The mosaic is Humanity in the House of Circumstance, designed by Robert Anning Bell. From the left, the figures represent Art, Poetry, Music, and Endurance; the central figure represents Humanity, with Love on the left and Hope on the right; then come Charity, Wisdom, Meditation (seated), and Resignation. The door on the left represents Birth, the door on the right Death.
The museum, in the Arts and Crafts style, was built by Charles Harrison Townsend, who also designed the Bishopsgate Institute and the Whitechapel Art Gallery.

Just an indication of the size of the place.
The Conservatory.
(As a point of interest, Annie Horniman (1860–1937), the daughter of Frederick and Rebekah (née Elmslie) Horniman, founded the Gaiety Theatre in Manchester, noted for what became known as the Manchester School of playwrights (e.g.

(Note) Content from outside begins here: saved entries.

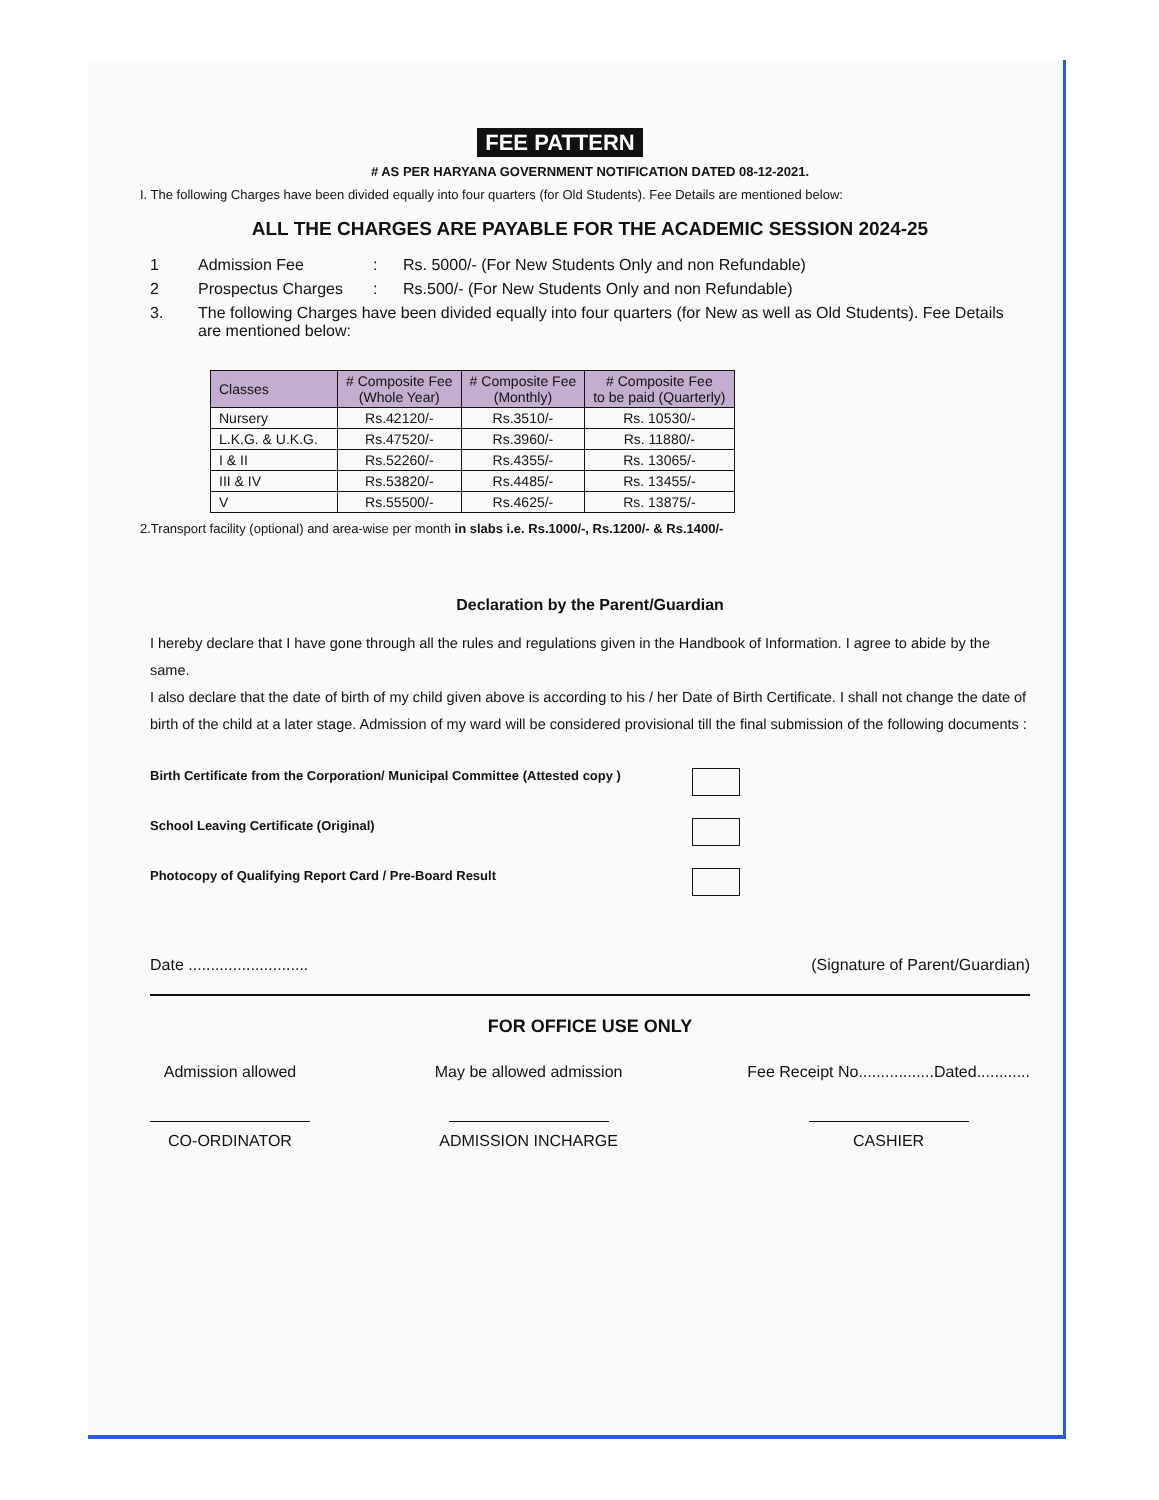FEE PATTERN
# AS PER HARYANA GOVERNMENT NOTIFICATION DATED 08-12-2021.
I. The following Charges have been divided equally into four quarters (for Old Students). Fee Details are mentioned below:
ALL THE CHARGES ARE PAYABLE FOR THE ACADEMIC SESSION 2024-25
1 Admission Fee: Rs. 5000/- (For New Students Only and non Refundable)
2 Prospectus Charges: Rs.500/- (For New Students Only and non Refundable)
3. The following Charges have been divided equally into four quarters (for New as well as Old Students). Fee Details are mentioned below:
| Classes | # Composite Fee (Whole Year) | # Composite Fee (Monthly) | # Composite Fee to be paid (Quarterly) |
| --- | --- | --- | --- |
| Nursery | Rs.42120/- | Rs.3510/- | Rs. 10530/- |
| L.K.G. & U.K.G. | Rs.47520/- | Rs.3960/- | Rs. 11880/- |
| I & II | Rs.52260/- | Rs.4355/- | Rs. 13065/- |
| III & IV | Rs.53820/- | Rs.4485/- | Rs. 13455/- |
| V | Rs.55500/- | Rs.4625/- | Rs. 13875/- |
2.Transport facility (optional) and area-wise per month in slabs i.e. Rs.1000/-, Rs.1200/- & Rs.1400/-
Declaration by the Parent/Guardian
I hereby declare that I have gone through all the rules and regulations given in the Handbook of Information. I agree to abide by the same.
I also declare that the date of birth of my child given above is according to his / her Date of Birth Certificate. I shall not change the date of birth of the child at a later stage. Admission of my ward will be considered provisional till the final submission of the following documents :
Birth Certificate from the Corporation/ Municipal Committee (Attested copy )
School Leaving Certificate (Original)
Photocopy of Qualifying Report Card / Pre-Board Result
Date ........................... (Signature of Parent/Guardian)
FOR OFFICE USE ONLY
Admission allowed
CO-ORDINATOR
May be allowed admission
ADMISSION INCHARGE
Fee Receipt No.................Dated............
CASHIER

Harold Brighouse, Stanley Houghton, Allan Monkhouse, etc).)


Anonymous said...

just by chance! Looked at your photographs - many good memories of Horniman's Museum - and park, from earliest childhood with my mother (1940s). Beginning with a bus stop (I think 185/176/12) - and wooden chalet/sweetshop a little way downhill from the entrance. (honeycomb 'crunchie bars', kit kats, pear drops & tizer) There was a kind of Japanese garden before the Museum - with tiny waterfalls, streams, stepping stones, rocks and flowers - with huge dragonflies/butterflies. I can see mind-images with sun/shadows and hear the bees and birds still. Maybe Everyman remembers the walrus in his glass case - with a patch on his bottom - and the 'apostles' clock - with judas who turns the opp. way to all the others, the glass beehive, the sound of museum silence, etcetc - but I had forgotten the mosaic and the architecture till I saw these images. Thank you for posting them.

Dr Tony Shaw said...

What a lovely comment: enough to make anyone what to go there! Many thanks for this.

Pat Bunce nee Hart said...

I too remember the beautiful waterfall garden which is no more. So sad. Bulldozed to create disabled access.
I used to visit Horseman's Museum & garden via the 185 bus from my home in Montem Rd. That was in the 1950s.
I remember the bees in their hive with a glass front so one was able to view them at work.
I also remember "the torture chair" which filled me with horror. I believe it's still there. There was a programme on BBC TV many years ago which was about the museum & they said that the torture chair was a fake. I was relieved that was the case as I hated to think of people suffering in it.
The waterfall garden tho' was my favourite place. It was on a child's scale, skipping along the narrow paths, across little bridges with the water trickling below.
Suddenly I recall the Apostles' clock, forgotten till now!